_What you should do_
Omit all pictures. Reproduce exactly the lines from the first line of the records below through the line with "#20 rst = 0;".
───── Material to process
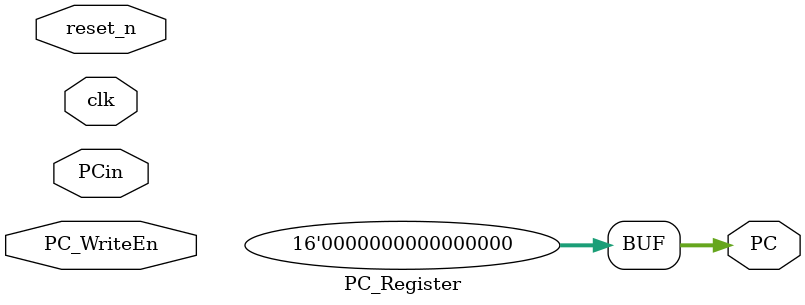
<source format=v>
module PC_Register(clk, reset_n, PCin, PC_WriteEn, PC);
	input clk;
	input reset_n;
	input [15:0] PCin;
	input PC_WriteEn;
	output reg [15:0] PC;

	always @(reset_n) begin
		PC = 0;
	end
	always @(posedge clk) begin
		if (PC_WriteEn) begin
			PC = PCin;
		end
	end
endmodule

</source>
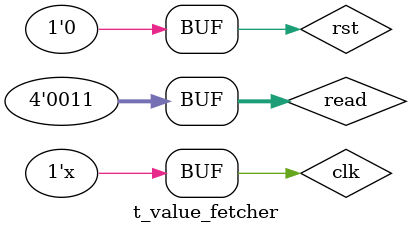
<source format=v>
`timescale 1ns / 1ps


module t_value_fetcher;

	// Inputs
	reg clk;
	reg rst;
	reg [3:0] read;

	// Outputs
	wire [31:0] out;
	wire [3:0] empty;

	// Instantiate the Unit Under Test (UUT)
	value_fetcher uut (
		.clk(clk), 
		.rst(rst), 
		.read(read), 
		.out(out), 
		.empty(empty)
	);

    always
        #1 clk = ~clk;

	initial begin
		// Initialize Inputs
		clk = 0;
		rst = 0;
		read = 0;

        #20 rst = 1;
        #20 rst = 0;

        #10 read = 15;
        #30 read = 12;
        #30 read = 3;

		// Wait 100 ns for global reset to finish
		#100;
        
		// Add stimulus here

	end
      
endmodule


</source>
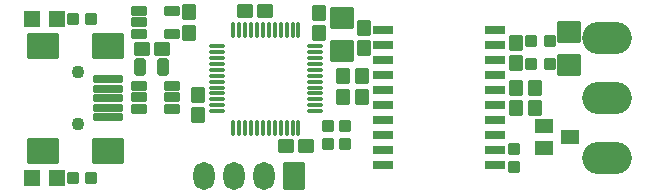
<source format=gbr>
G04 --- HEADER BEGIN --- *
G04 #@! TF.GenerationSoftware,LibrePCB,LibrePCB,0.2.0-unstable*
G04 #@! TF.CreationDate,2023-07-28T15:27:41*
G04 #@! TF.ProjectId,can2usb,565da67e-d1db-4e60-9fc1-0ba8a5c8bd0e,v1*
G04 #@! TF.Part,Single*
G04 #@! TF.SameCoordinates*
G04 #@! TF.FileFunction,Soldermask,Top*
G04 #@! TF.FilePolarity,Negative*
%FSLAX66Y66*%
%MOMM*%
G01*
G75*
G04 --- HEADER END --- *
G04 --- APERTURE LIST BEGIN --- *
%AMROUNDEDRECT10*20,1,1.2,-0.55,0.0,0.55,0.0,90.0*20,1,1.0,-0.65,0.0,0.65,0.0,90.0*1,1,0.2,-0.5,-0.55*1,1,0.2,-0.5,0.55*1,1,0.2,0.5,0.55*1,1,0.2,0.5,-0.55*%
%ADD10ROUNDEDRECT10*%
%AMROUNDEDRECT11*20,1,1.2,-0.55,0.0,0.55,0.0,0.0*20,1,1.0,-0.65,0.0,0.65,0.0,0.0*1,1,0.2,-0.55,0.5*1,1,0.2,0.55,0.5*1,1,0.2,0.55,-0.5*1,1,0.2,-0.55,-0.5*%
%ADD11ROUNDEDRECT11*%
%ADD12O,1.787X2.39*%
%AMROUNDEDRECT13*20,1,1.787,-1.095,0.0,1.095,0.0,90.0*20,1,1.587,-1.195,0.0,1.195,0.0,90.0*1,1,0.2,-0.7935,-1.095*1,1,0.2,-0.7935,1.095*1,1,0.2,0.7935,1.095*1,1,0.2,0.7935,-1.095*%
%ADD13ROUNDEDRECT13*%
%AMROUNDEDRECT14*20,1,0.42,-0.55,0.0,0.55,0.0,0.0*20,1,0.22,-0.65,0.0,0.65,0.0,0.0*1,1,0.2,-0.55,0.11*1,1,0.2,0.55,0.11*1,1,0.2,0.55,-0.11*1,1,0.2,-0.55,-0.11*%
%ADD14ROUNDEDRECT14*%
%AMROUNDEDRECT15*20,1,0.42,-0.55,0.0,0.55,0.0,90.0*20,1,0.22,-0.65,0.0,0.65,0.0,90.0*1,1,0.2,-0.11,-0.55*1,1,0.2,-0.11,0.55*1,1,0.2,0.11,0.55*1,1,0.2,0.11,-0.55*%
%ADD15ROUNDEDRECT15*%
%AMROUNDEDRECT16*20,1,0.95,-0.625,0.0,0.625,0.0,90.0*20,1,0.75,-0.725,0.0,0.725,0.0,90.0*1,1,0.2,-0.375,-0.625*1,1,0.2,-0.375,0.625*1,1,0.2,0.375,0.625*1,1,0.2,0.375,-0.625*%
%ADD16ROUNDEDRECT16*%
%AMROUNDEDRECT17*20,1,0.95,-0.4,0.0,0.4,0.0,0.0*20,1,0.75,-0.5,0.0,0.5,0.0,0.0*1,1,0.2,-0.4,0.375*1,1,0.2,0.4,0.375*1,1,0.2,0.4,-0.375*1,1,0.2,-0.4,-0.375*%
%ADD17ROUNDEDRECT17*%
%ADD18O,4.2X2.74*%
%AMROUNDEDRECT19*20,1,1.4,-0.6,0.0,0.6,0.0,0.0*20,1,1.2,-0.7,0.0,0.7,0.0,0.0*1,1,0.2,-0.6,0.6*1,1,0.2,0.6,0.6*1,1,0.2,0.6,-0.6*1,1,0.2,-0.6,-0.6*%
%ADD19ROUNDEDRECT19*%
%AMROUNDEDRECT20*20,1,0.95,-0.4,0.0,0.4,0.0,90.0*20,1,0.75,-0.5,0.0,0.5,0.0,90.0*1,1,0.2,-0.375,-0.4*1,1,0.2,-0.375,0.4*1,1,0.2,0.375,0.4*1,1,0.2,0.375,-0.4*%
%ADD20ROUNDEDRECT20*%
%AMROUNDEDRECT21*20,1,1.2,-0.7,0.0,0.7,0.0,0.0*20,1,1.0,-0.8,0.0,0.8,0.0,0.0*1,1,0.2,-0.7,0.5*1,1,0.2,0.7,0.5*1,1,0.2,0.7,-0.5*1,1,0.2,-0.7,-0.5*%
%ADD21ROUNDEDRECT21*%
%AMROUNDEDRECT22*20,1,1.8,-0.9,0.0,0.9,0.0,0.0*20,1,1.6,-1.0,0.0,1.0,0.0,0.0*1,1,0.2,-0.9,0.8*1,1,0.2,0.9,0.8*1,1,0.2,0.9,-0.8*1,1,0.2,-0.9,-0.8*%
%ADD22ROUNDEDRECT22*%
%AMROUNDEDRECT23*20,1,0.68,-0.7675,0.0,0.7675,0.0,0.0*20,1,0.48,-0.8675,0.0,0.8675,0.0,0.0*1,1,0.2,-0.7675,0.24*1,1,0.2,0.7675,0.24*1,1,0.2,0.7675,-0.24*1,1,0.2,-0.7675,-0.24*%
%ADD23ROUNDEDRECT23*%
%AMROUNDEDRECT24*20,1,0.8,-0.55,0.0,0.55,0.0,0.0*20,1,0.6,-0.65,0.0,0.65,0.0,0.0*1,1,0.2,-0.55,0.3*1,1,0.2,0.55,0.3*1,1,0.2,0.55,-0.3*1,1,0.2,-0.55,-0.3*%
%ADD24ROUNDEDRECT24*%
%AMROUNDEDRECT25*20,1,2.2,-1.25,0.0,1.25,0.0,0.0*20,1,2.0,-1.35,0.0,1.35,0.0,0.0*1,1,0.2,-1.25,1.0*1,1,0.2,1.25,1.0*1,1,0.2,1.25,-1.0*1,1,0.2,-1.25,-1.0*%
%ADD25ROUNDEDRECT25*%
%AMROUNDEDRECT26*20,1,0.7,-1.15,0.0,1.15,0.0,0.0*20,1,0.5,-1.25,0.0,1.25,0.0,0.0*1,1,0.2,-1.15,0.25*1,1,0.2,1.15,0.25*1,1,0.2,1.15,-0.25*1,1,0.2,-1.15,-0.25*%
%ADD26ROUNDEDRECT26*%
%ADD27C,1.1*%
G04 --- APERTURE LIST END --- *
G04 --- BOARD BEGIN --- *
D10*
G04 #@! TO.C,C2*
X14605000Y13792000D03*
X14605000Y15492000D03*
D11*
G04 #@! TO.C,C1*
X10580000Y12419500D03*
X12280000Y12419500D03*
D10*
G04 #@! TO.C,C8*
X29415000Y14206000D03*
X29415000Y12506000D03*
D12*
G04 #@! TO.C,J3*
X20955000Y1625500D03*
D13*
X23495000Y1625500D03*
D12*
X15875000Y1625500D03*
X18415000Y1625500D03*
D14*
G04 #@! TO.C,U1*
X25263750Y8130000D03*
X25263750Y12130000D03*
X25263750Y11630000D03*
X16963750Y8130000D03*
D15*
X21863750Y5730000D03*
D14*
X16963750Y11630000D03*
X16963750Y7130000D03*
D15*
X18363750Y5730000D03*
D14*
X25263750Y9130000D03*
X25263750Y7130000D03*
D15*
X18363750Y14030000D03*
X22363750Y5730000D03*
D14*
X25263750Y11130000D03*
D15*
X22363750Y14030000D03*
X19863750Y14030000D03*
D14*
X16963750Y8630000D03*
X16963750Y11130000D03*
X16963750Y12130000D03*
D15*
X19363750Y14030000D03*
X20863750Y5730000D03*
X18863750Y14030000D03*
D14*
X16963750Y7630000D03*
D15*
X23863750Y14030000D03*
X20363750Y5730000D03*
D14*
X25263750Y8630000D03*
D15*
X21363750Y14030000D03*
X20863750Y14030000D03*
X18863750Y5730000D03*
D14*
X16963750Y9630000D03*
D15*
X23363750Y14030000D03*
D14*
X25263750Y12630000D03*
X25263750Y7630000D03*
D15*
X19363750Y5730000D03*
X22863750Y5730000D03*
X21863750Y14030000D03*
D14*
X16963750Y9130000D03*
X16963750Y10130000D03*
D15*
X20363750Y14030000D03*
D14*
X25263750Y9630000D03*
D15*
X23863750Y5730000D03*
D14*
X25263750Y10630000D03*
X16963750Y10630000D03*
D15*
X22863750Y14030000D03*
X23363750Y5730000D03*
X19863750Y5730000D03*
D14*
X16963750Y12630000D03*
X25263750Y10130000D03*
D15*
X21363750Y5730000D03*
D10*
G04 #@! TO.C,C9*
X27666000Y10072000D03*
X27666000Y8372000D03*
D16*
G04 #@! TO.C,F1*
X12405000Y10832000D03*
X10455000Y10832000D03*
D17*
G04 #@! TO.C,R1*
X27825000Y5863000D03*
X27825000Y4313000D03*
D18*
G04 #@! TO.C,J2*
X50000000Y3140000D03*
X50000000Y8220000D03*
X50000000Y13300000D03*
D19*
G04 #@! TO.C,LED2*
X3431250Y1466500D03*
X1331250Y1466500D03*
D20*
G04 #@! TO.C,R15*
X6331250Y1466500D03*
X4781250Y1466500D03*
D21*
G04 #@! TO.C,D1*
X44672166Y3986300D03*
X46872166Y4936300D03*
X44672166Y5886300D03*
D22*
G04 #@! TO.C,C7*
X27548750Y15040250D03*
X27548750Y12240250D03*
D10*
G04 #@! TO.C,C13*
X43884000Y7418000D03*
X43884000Y9118000D03*
D23*
G04 #@! TO.C,U3*
X31043000Y11443000D03*
X31043000Y8903000D03*
X40507000Y2553000D03*
X40507000Y12713000D03*
X31043000Y3823000D03*
X40507000Y3823000D03*
X40507000Y13983000D03*
X40507000Y5093000D03*
X40507000Y8903000D03*
X40507000Y6363000D03*
X40507000Y10173000D03*
X40507000Y7633000D03*
X31043000Y12713000D03*
X31043000Y5093000D03*
X31043000Y10173000D03*
X40507000Y11443000D03*
X31043000Y6363000D03*
X31043000Y13983000D03*
X31043000Y2553000D03*
X31043000Y7633000D03*
D20*
G04 #@! TO.C,R10*
X6331250Y14959750D03*
X4781250Y14959750D03*
D10*
G04 #@! TO.C,C14*
X42294000Y7418000D03*
X42294000Y9118000D03*
D20*
G04 #@! TO.C,L2*
X43586000Y11130000D03*
X45136000Y11130000D03*
G04 #@! TO.C,L1*
X43586000Y13038000D03*
X45136000Y13038000D03*
D10*
G04 #@! TO.C,C3*
X25599000Y15478000D03*
X25599000Y13778000D03*
D17*
G04 #@! TO.C,R2*
X26394000Y4313000D03*
X26394000Y5863000D03*
D10*
G04 #@! TO.C,C5*
X15398750Y8508000D03*
X15398750Y6808000D03*
G04 #@! TO.C,C12*
X42294000Y11234000D03*
X42294000Y12934000D03*
D19*
G04 #@! TO.C,LED1*
X3431250Y14959750D03*
X1331250Y14959750D03*
D24*
G04 #@! TO.C,U4*
X13147500Y8292000D03*
X10347500Y8292000D03*
X13147500Y9242000D03*
X10347500Y9242000D03*
X10347500Y7342000D03*
X13147500Y7342000D03*
D10*
G04 #@! TO.C,C10*
X29256000Y10072000D03*
X29256000Y8372000D03*
D24*
G04 #@! TO.C,U2*
X13147500Y15592000D03*
X10347500Y13692000D03*
X10347500Y14642000D03*
X10347500Y15592000D03*
X13147500Y13692000D03*
D25*
G04 #@! TO.C,J1*
X2250000Y3770000D03*
X7750000Y12670000D03*
X7750000Y3770000D03*
X2250000Y12670000D03*
D26*
X7750000Y9020000D03*
X7750000Y9820000D03*
X7750000Y8220000D03*
X7750000Y6620000D03*
X7750000Y7420000D03*
D27*
G04 #@! TD*
X5200000Y10420000D03*
X5200000Y6020000D03*
D22*
G04 #@! TO.C,C11*
X46746000Y11002000D03*
X46746000Y13802000D03*
D17*
G04 #@! TO.C,R3*
X42135000Y2405000D03*
X42135000Y3955000D03*
D11*
G04 #@! TO.C,C6*
X21011250Y15595000D03*
X19311250Y15595000D03*
G04 #@! TO.C,C4*
X22803750Y4165000D03*
X24503750Y4165000D03*
G04 --- BOARD END --- *
G04 #@! TF.MD5,03b1d125df554a7366a034b56dc56f09*
M02*

</source>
──────────
_Final answer_
<source format=v>
module PC_Register(clk, reset_n, PCin, PC_WriteEn, PC);
	input clk;
	input reset_n;
	input [15:0] PCin;
	input PC_WriteEn;
	output reg [15:0] PC;

	always @(reset_n) begin
		PC = 0;
	end
	always @(posedge clk) begin
		if (PC_WriteEn) begin
			PC = PCin;
		end
	end
endmodule

</source>
<source format=v>
`timescale 1ns / 1ps


module t_value_fetcher;

	// Inputs
	reg clk;
	reg rst;
	reg [3:0] read;

	// Outputs
	wire [31:0] out;
	wire [3:0] empty;

	// Instantiate the Unit Under Test (UUT)
	value_fetcher uut (
		.clk(clk), 
		.rst(rst), 
		.read(read), 
		.out(out), 
		.empty(empty)
	);

    always
        #1 clk = ~clk;

	initial begin
		// Initialize Inputs
		clk = 0;
		rst = 0;
		read = 0;

        #20 rst = 1;
        #20 rst = 0;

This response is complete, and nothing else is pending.